| Exercise prompt |
Say how many lines in the material below hold the word "elbow", and say nothing else.

| Exercise material |
%%
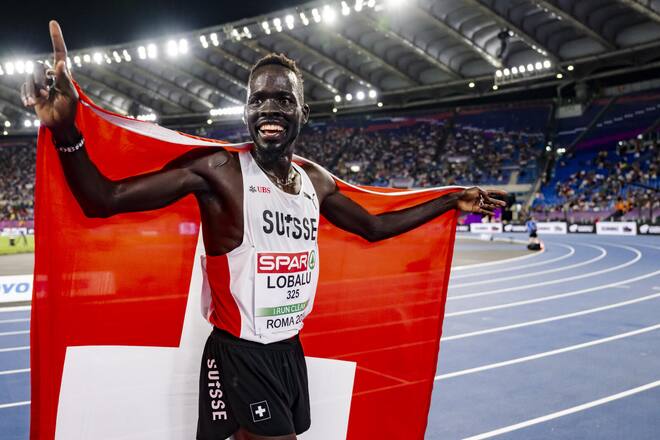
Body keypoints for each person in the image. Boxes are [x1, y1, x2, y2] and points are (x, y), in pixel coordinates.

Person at [21, 21, 507, 440]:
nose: (269, 108)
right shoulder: (219, 171)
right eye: (259, 99)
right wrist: (67, 131)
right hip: (240, 354)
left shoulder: (315, 181)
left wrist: (449, 200)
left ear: (302, 111)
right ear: (247, 109)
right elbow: (104, 200)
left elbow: (376, 227)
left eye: (283, 99)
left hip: (289, 350)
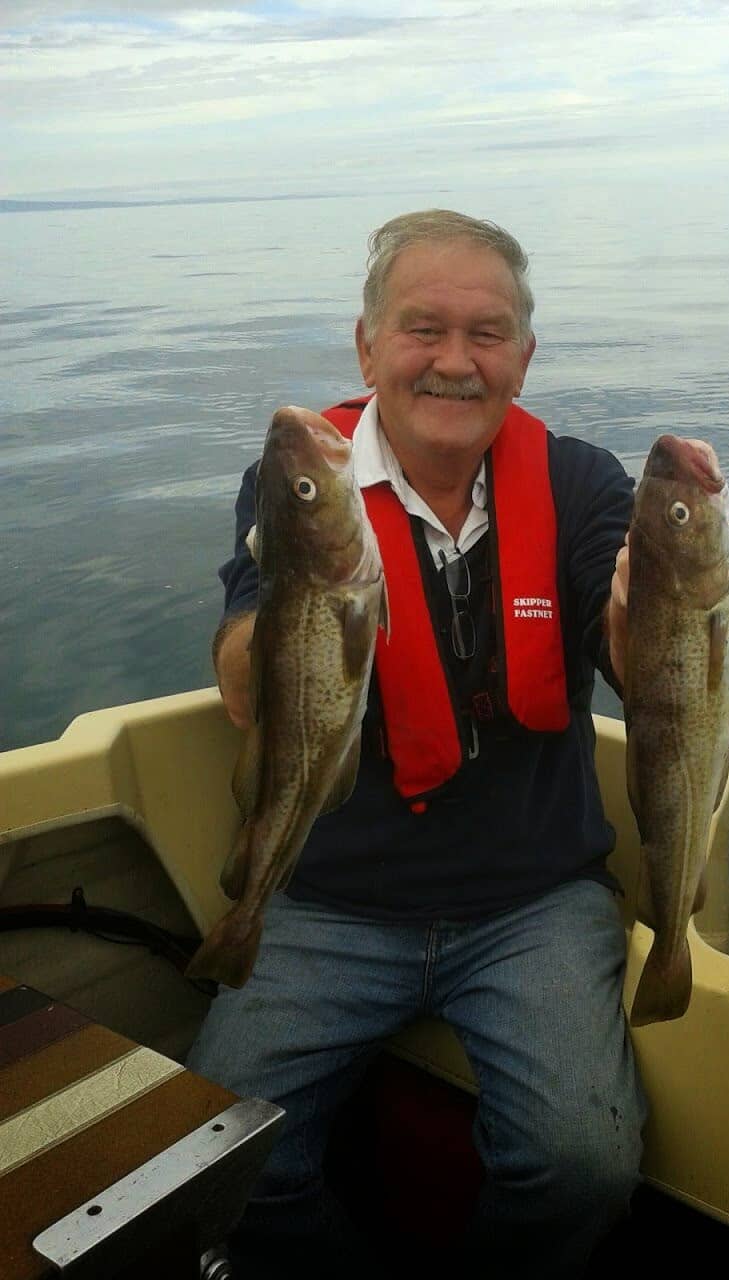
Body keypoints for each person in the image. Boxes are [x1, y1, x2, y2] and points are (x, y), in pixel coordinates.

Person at [188, 209, 646, 1278]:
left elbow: (626, 655)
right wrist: (295, 597)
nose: (453, 360)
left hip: (532, 902)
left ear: (524, 360)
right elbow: (242, 676)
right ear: (366, 345)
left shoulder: (579, 479)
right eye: (421, 327)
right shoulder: (302, 488)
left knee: (583, 1163)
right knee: (211, 1158)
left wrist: (665, 607)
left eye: (487, 333)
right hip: (331, 895)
%%
| Answer area |
4